What plays in New York — a disproportionate amount of Billy Joel, for example — won’t necessarily fly in San Antonio, which prefers Mötley Crüe. Classic rock is heavily influenced by region, and in ways that are unexpected. For example, Los Angeles is playing Pearl Jam, a band most popular in the 1990s, five times more frequently than the rest of the country. Boston is playing the ’70s-era Allman Brothers six times more frequently.

Songs from 1973 to 1982 account for the majority of plays, but release date is not the only quality that matters. So does a band’s overall longevity and its sound. Major market stations also rely heavily on research, polling radio listeners about what songs they consider to be Classic Rock, which potentially sounds like a never-ending feedback loop.

According to the Classic Rock brand manager for Clear Channel, Eric Wellman, immigration and migration around the country have an effect, too. He said, “The common conventional wisdom is that Hispanics who listen to English-language rock like a significantly harder brand of English-language rock. In markets where that is an influence, you’ll see that.”

See FiveThirtyEight’s infographic for more regional insights.

There is, however, one thing that doesn’t factor in at all: DJs themselves. Wellman said, “I know there are some stations and some companies where if you change a song it’s a fireable offense.” Uh, one of those companies wouldn’t be Clear Channel, would it? Oh, right, computer automation systems aren’t yet sentient enough to toss an obscure Blue Cheer b-side into rotation. No risk there.

To cynical radio veterans like myself there’s no surprises here, especially the part about DJs not picking songs. That hasn’t happened in most commercial radio for decades, if there’s even a real, actual DJ anywhere near the air studio.

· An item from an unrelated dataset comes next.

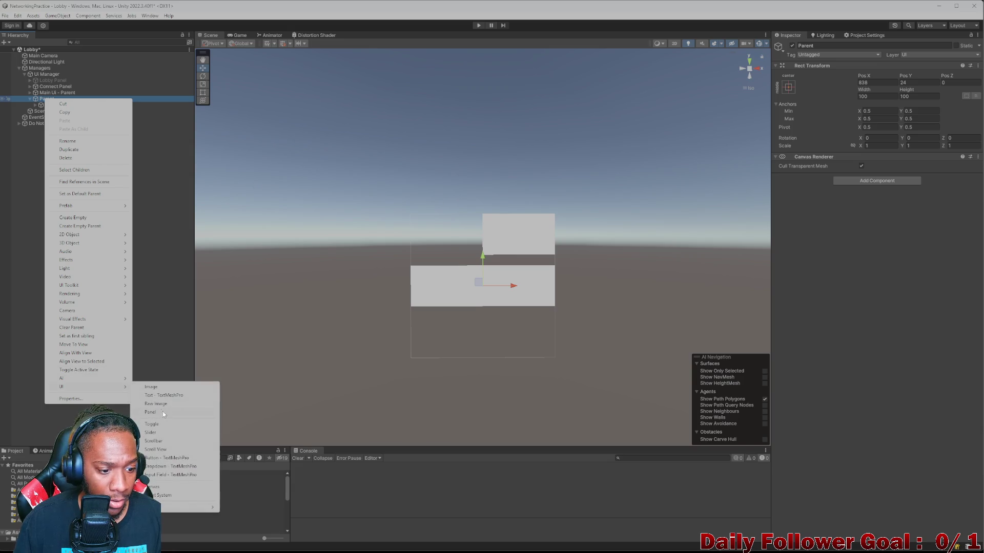
{"action": "left_click", "coordinate": [151, 386]}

However I must admit that I mistakenly surmised there was some kind of 10-year rule at work. That assumption was primarily based upon the times I first heard relatively newer bands like Nirvana or REM crop up on a Classic Rock station. While I have a hard time imagining a band that’s less than a decade old being spun on Classic Rock, it’s clear that the truth is more complex, and disappointing, than that.